Consumer confidence is racing into territory normally associated with an economic boom as the fastest jump in confidence on record turns even Coalition voters into optimists.
The Westpac-Melbourne Institute confidence index soared 28 per cent in three months to August, a far bigger jump than the 23 per cent recorded as Australia climbed out of the early 1980s recession and the 20 per cent recorded as Australia climbed from the 1980s recession.
Significantly, optimists now outnumber or equal pessimists in every age group, every income range, every occupation type, and for the first time in almost 2 years every political persuasion.
"I am amazed," said the Melbourne Institute's Professor Guay Lim, who compiled the survey. "We asked the questions this weekend after a week of very good news on employment and the Reserve Bank's positive assessment of the economy. People seem to have come around to the view that the worst won't happen to them."
Coalition voters have been consistently negative in their views about the economy since just after the election of the Rudd Labor government in November 2007...

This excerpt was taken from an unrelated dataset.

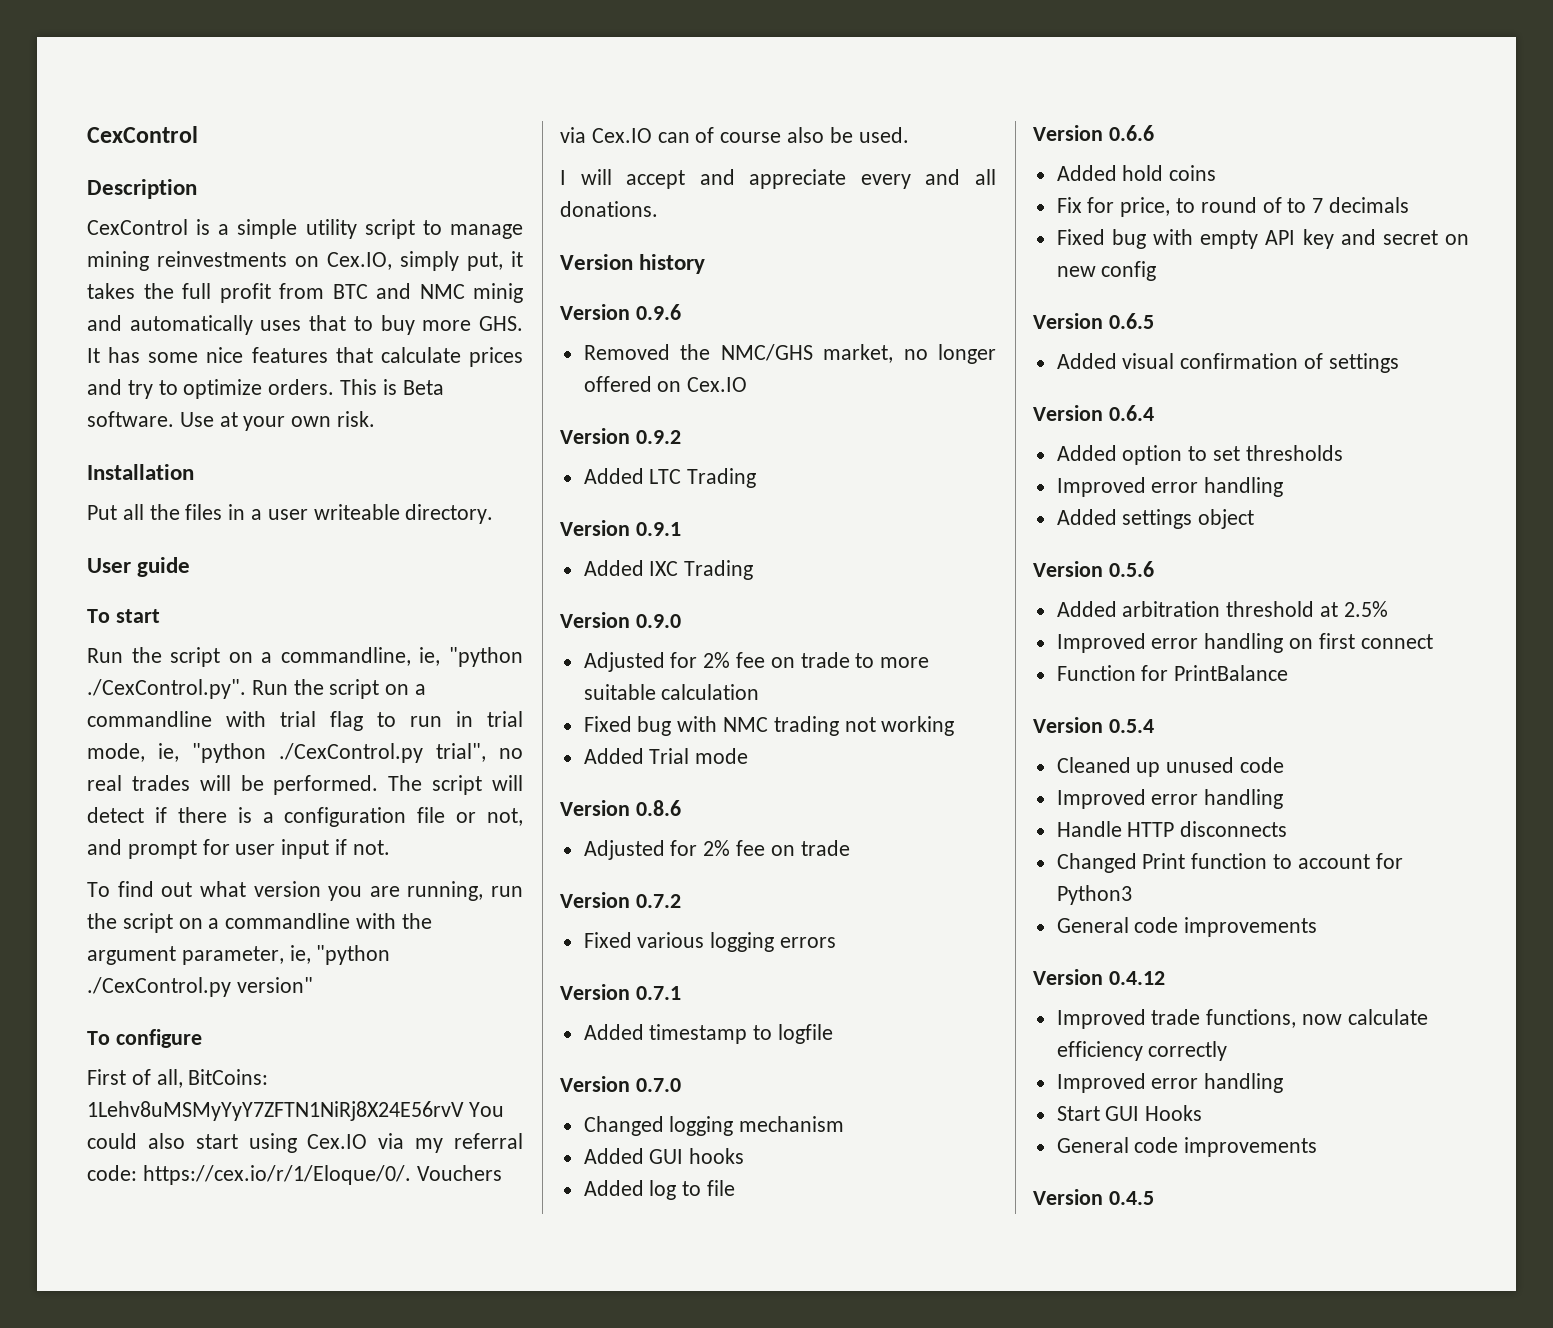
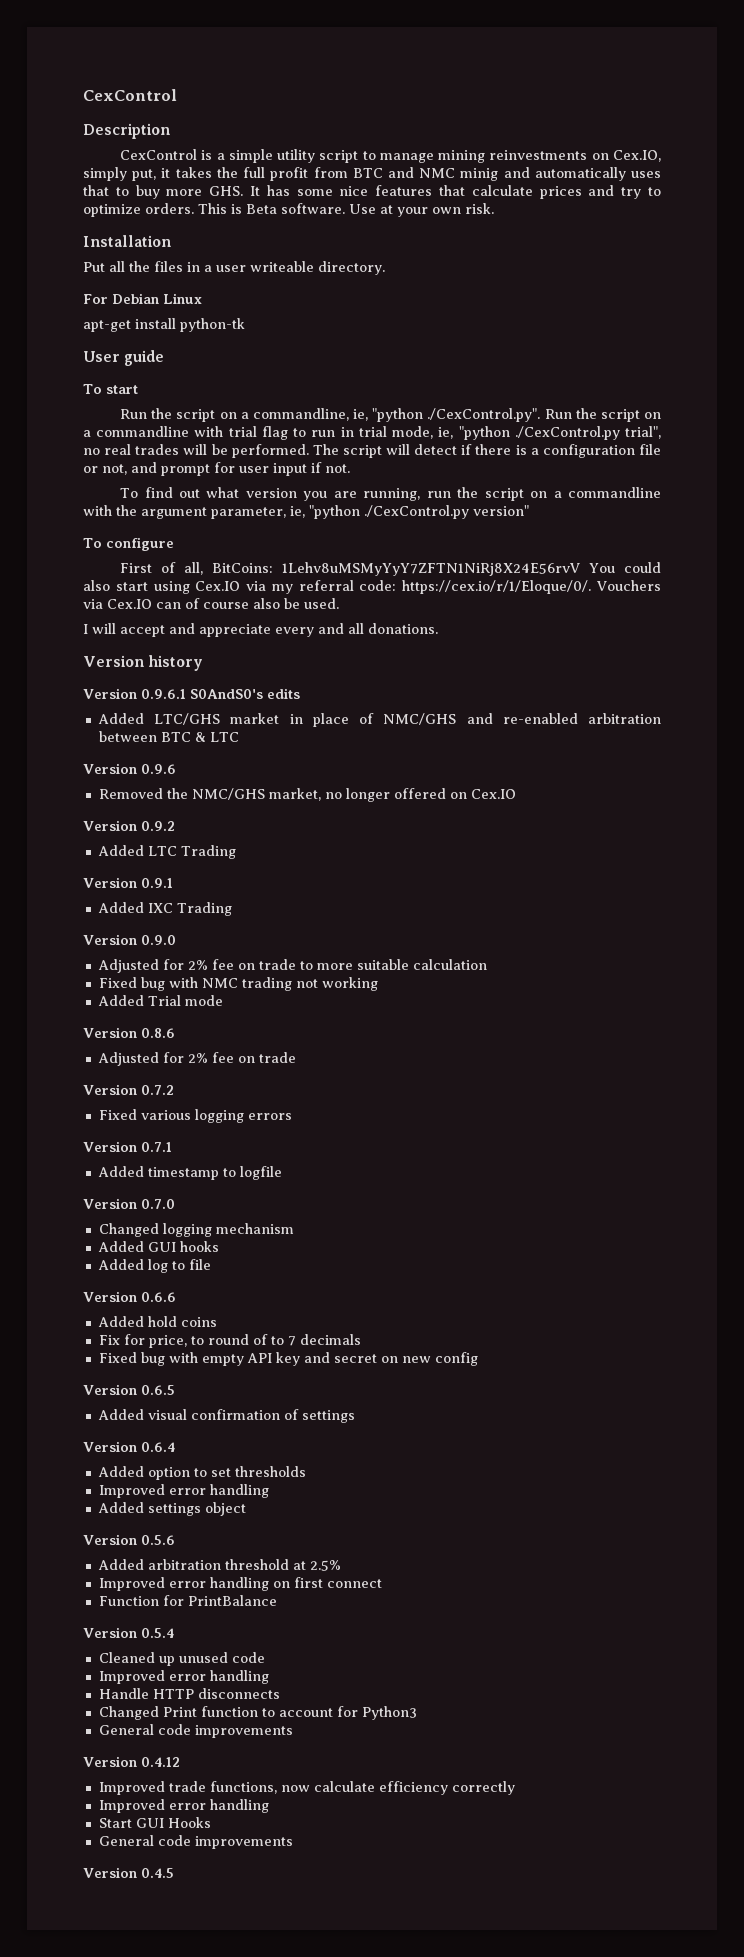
(494, 514) none -> [83,293,202,304] [83,318,245,332] // For Debian Linux // apt-get install python-tk
(706, 264) none -> [83,688,300,699] [97,713,661,727] [98,731,239,742] // Version 0.9.6.1 S0AndS0's edits // Added LTC/GHS market in place of NMC/GHS and re-enabled arbitration between BTC & LTC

This month they jumped well into positive territory for the first time since early 2008 with optimists outweighing pessimists by a margin of 12 per cent.
Labor voters have been in positive territory for 3 months with optimists outweighing pessimists by 20 per cent.
Treasurer Wayne Swan described the turnaround in confidence as "staggering" and raised the prospect of it becoming self-fulfilling.
"Ultimately it is the confidence of Australian consumers and businesses that will provide the spark for the sustained economic recovery," he told parliament, adding that retail spending was up 5 per cent on November and the construction of new homes up 55 per cent on October.
The detail of the figures suggests that the retail boom will continue even after the government's stimulus payments have been spent with the Australians who agreed with the proposition that "now is a good time to buy a major household item" outnumbering those who did not by an exraordinary 2 to 1.
There were also big increases in the proportions of Australians agreeing that "now is a good time to buy a dwelling" and that "now is a good time to buy a car", with both well above long-run averages.
"This will encourage the Reserve Bank to begin the process of normalising interest rates, probably from early 2010," said Westpac economist Matthew Hassan. "It is clear that as far as consumers are concerned, the worst appears to have passed."
Absent from the Treasurer's language yesterday was the usual reference to Australia not being "out of the woods".
Instead Mr Swan spoke of "good news and bad news before this crisis is behind us," suggesting that the government's own views may be becoming more optimistic.
The Australian stock market edged 0.3 per cent higher Wednesday, closing at its highest point since October 2008.